My dad’s eyes widened in terror.
I was sitting across from him, a precocious, talkative twelve year old, suddenly silenced by a big, partially chewed piece of bread. Mid sentence, it stuck in my esophagus, and a moment later I felt like a shaken soda, ready to explode. Where did all my air go?
My dad acted. He’s a doctor, lucky for me, and swung around to my side of the table before I knew what was going on, hoisting me up by my chest. He reached around me and pumped his fist. I’d never seen the Heimlich in person, let alone from the test dummy’s perspective.
One jolt, pulsing through my entire body, shaking me like a doll. Two jolts, and… the chunk of bread shot out my gaping mouth like a cork from a champagne bottle. I stuttered for a moment, and then took a big breath of wonderful, life-giving air.
There’s a story about luck, told by Alan Watts in Tao: The Watercourse Way (1975). One day, a farmer’s horse ran off. The neighbors remarked on his bad luck, but the farmer simply replied, “May be.”
The next day the horse returned, but brought with it six wild horses, and the neighbors came exclaiming his good fortune. He said, “May be.”
And then, the following day, his son tried to saddle and ride one of the wild horses, was thrown, and broke his leg. Again the neighbors came to offer their sympathy for the misfortune. He said, “May be.”
The day after that, conscription officers came to the village to seize young men for the army, but because of the broken leg the farmer’s son was rejected. When the neighbors to say how fortunately everything had turned out, he said, “May be.”

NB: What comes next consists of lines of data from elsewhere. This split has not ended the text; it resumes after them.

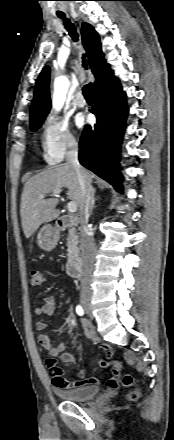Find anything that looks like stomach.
Here are the masks:
<instances>
[{
	"mask_svg": "<svg viewBox=\"0 0 174 440\" xmlns=\"http://www.w3.org/2000/svg\"><path fill=\"white\" fill-rule=\"evenodd\" d=\"M60 239V232L51 225H44L37 234V245L44 251L53 250Z\"/></svg>",
	"mask_w": 174,
	"mask_h": 440,
	"instance_id": "0dacf381",
	"label": "stomach"
}]
</instances>
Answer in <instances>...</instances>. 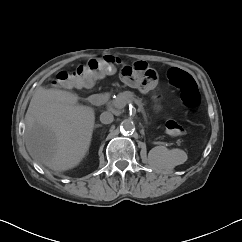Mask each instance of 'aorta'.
Returning a JSON list of instances; mask_svg holds the SVG:
<instances>
[{
    "instance_id": "762f6f07",
    "label": "aorta",
    "mask_w": 242,
    "mask_h": 242,
    "mask_svg": "<svg viewBox=\"0 0 242 242\" xmlns=\"http://www.w3.org/2000/svg\"><path fill=\"white\" fill-rule=\"evenodd\" d=\"M134 130H135V124L132 120L126 119L122 122L121 131L129 133Z\"/></svg>"
}]
</instances>
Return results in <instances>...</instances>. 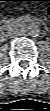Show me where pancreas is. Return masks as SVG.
Here are the masks:
<instances>
[{
	"mask_svg": "<svg viewBox=\"0 0 50 111\" xmlns=\"http://www.w3.org/2000/svg\"><path fill=\"white\" fill-rule=\"evenodd\" d=\"M16 24H17V21H14V22H13V26L16 25ZM7 25H8V23H6V24L4 25V27H7Z\"/></svg>",
	"mask_w": 50,
	"mask_h": 111,
	"instance_id": "1",
	"label": "pancreas"
}]
</instances>
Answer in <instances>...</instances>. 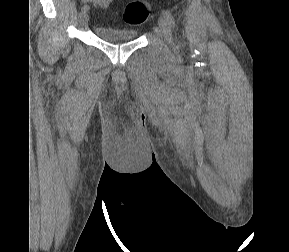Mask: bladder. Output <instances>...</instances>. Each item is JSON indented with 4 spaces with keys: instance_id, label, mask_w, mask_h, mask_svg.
Here are the masks:
<instances>
[{
    "instance_id": "bladder-1",
    "label": "bladder",
    "mask_w": 289,
    "mask_h": 252,
    "mask_svg": "<svg viewBox=\"0 0 289 252\" xmlns=\"http://www.w3.org/2000/svg\"><path fill=\"white\" fill-rule=\"evenodd\" d=\"M95 35L106 42H127L137 38L138 33L133 29H122L112 26H97L94 29Z\"/></svg>"
}]
</instances>
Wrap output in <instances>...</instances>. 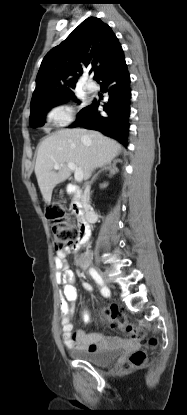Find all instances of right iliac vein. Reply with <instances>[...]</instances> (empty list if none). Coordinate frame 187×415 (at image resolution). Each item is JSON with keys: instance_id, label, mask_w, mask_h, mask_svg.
Here are the masks:
<instances>
[{"instance_id": "1", "label": "right iliac vein", "mask_w": 187, "mask_h": 415, "mask_svg": "<svg viewBox=\"0 0 187 415\" xmlns=\"http://www.w3.org/2000/svg\"><path fill=\"white\" fill-rule=\"evenodd\" d=\"M97 271L100 274V276H101L103 282L105 283V285H107L108 287H110L111 286V282H110V279L108 278V276L105 273H103L100 269H97Z\"/></svg>"}]
</instances>
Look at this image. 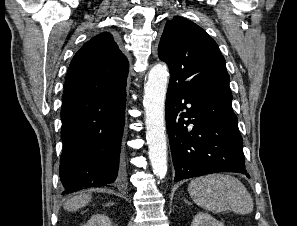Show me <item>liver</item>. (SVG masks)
<instances>
[{
    "mask_svg": "<svg viewBox=\"0 0 297 226\" xmlns=\"http://www.w3.org/2000/svg\"><path fill=\"white\" fill-rule=\"evenodd\" d=\"M90 200H91V195L89 194H81V195L75 196L65 203L64 209L69 212L76 211L82 207H85Z\"/></svg>",
    "mask_w": 297,
    "mask_h": 226,
    "instance_id": "6515ba94",
    "label": "liver"
}]
</instances>
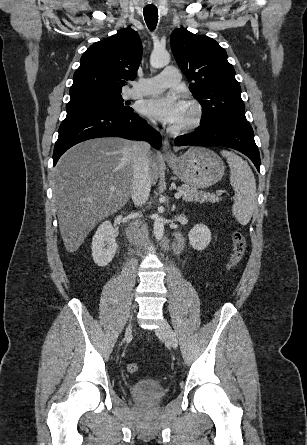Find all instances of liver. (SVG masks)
Listing matches in <instances>:
<instances>
[{
  "mask_svg": "<svg viewBox=\"0 0 307 445\" xmlns=\"http://www.w3.org/2000/svg\"><path fill=\"white\" fill-rule=\"evenodd\" d=\"M131 144L117 136L91 138L69 148L55 166L54 204L68 253L77 251L100 220L129 200L133 188ZM162 162L161 154L149 152L152 184L159 178Z\"/></svg>",
  "mask_w": 307,
  "mask_h": 445,
  "instance_id": "6515ba94",
  "label": "liver"
}]
</instances>
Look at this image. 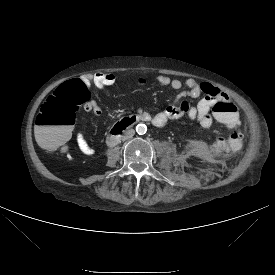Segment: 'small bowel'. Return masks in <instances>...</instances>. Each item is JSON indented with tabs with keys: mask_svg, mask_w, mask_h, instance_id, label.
<instances>
[{
	"mask_svg": "<svg viewBox=\"0 0 275 275\" xmlns=\"http://www.w3.org/2000/svg\"><path fill=\"white\" fill-rule=\"evenodd\" d=\"M82 80L87 85L101 88L113 84L115 77L110 73H98L86 75ZM157 82L162 86H169L179 92L175 97L173 105L166 107L156 114L152 115L141 109L137 110L136 116L142 117L143 121L151 122L156 127H164L170 120L187 116L189 119L197 122L201 128H210L214 122V116L211 111L216 102L222 99L229 100L227 94L210 83H199L192 78L186 80V89H183L181 80L171 78L167 75H159ZM199 97L201 98L195 104L187 101L188 98L196 99ZM86 110L93 112L95 115H101V109L95 103L87 104ZM238 127L232 129V133L228 135L224 133L218 134L207 144V151L210 154H216L223 158L239 153L243 149L244 143L242 137L239 135ZM77 146L86 155H92L95 152L83 133H78L77 135Z\"/></svg>",
	"mask_w": 275,
	"mask_h": 275,
	"instance_id": "1",
	"label": "small bowel"
}]
</instances>
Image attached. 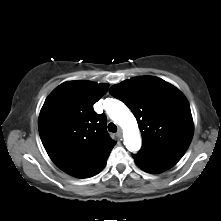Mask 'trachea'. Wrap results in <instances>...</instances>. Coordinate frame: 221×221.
<instances>
[{
  "label": "trachea",
  "instance_id": "3493384b",
  "mask_svg": "<svg viewBox=\"0 0 221 221\" xmlns=\"http://www.w3.org/2000/svg\"><path fill=\"white\" fill-rule=\"evenodd\" d=\"M108 130H109V132L115 133L117 131V126L114 123H109Z\"/></svg>",
  "mask_w": 221,
  "mask_h": 221
}]
</instances>
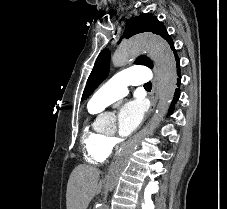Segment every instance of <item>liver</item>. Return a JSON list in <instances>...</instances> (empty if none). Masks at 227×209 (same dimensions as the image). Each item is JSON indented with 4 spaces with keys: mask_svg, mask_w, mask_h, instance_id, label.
I'll list each match as a JSON object with an SVG mask.
<instances>
[{
    "mask_svg": "<svg viewBox=\"0 0 227 209\" xmlns=\"http://www.w3.org/2000/svg\"><path fill=\"white\" fill-rule=\"evenodd\" d=\"M98 173L89 165H78L70 175L66 193L67 209H87L96 187Z\"/></svg>",
    "mask_w": 227,
    "mask_h": 209,
    "instance_id": "1",
    "label": "liver"
}]
</instances>
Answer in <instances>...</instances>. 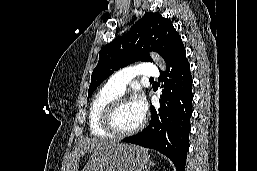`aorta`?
I'll return each instance as SVG.
<instances>
[{
	"instance_id": "obj_1",
	"label": "aorta",
	"mask_w": 257,
	"mask_h": 171,
	"mask_svg": "<svg viewBox=\"0 0 257 171\" xmlns=\"http://www.w3.org/2000/svg\"><path fill=\"white\" fill-rule=\"evenodd\" d=\"M152 57L160 66H162L161 58L157 54H153Z\"/></svg>"
}]
</instances>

Lemons. Life sometimes hands them to you. One minute you’re having a pleasant conversation. The next you can’t breath, seconds away from shuffling off this mortal coil, all due to a hastily swallowed piece of sourdough. A dreadful experience, but, as a result, a bond formed that will never be broken between my dad and me. He saved my life.
Seventeen years later, I think about chewing a lot. Especially when I’m alone. My brush with death turned me into a competent eater — something I had to learn the hard way.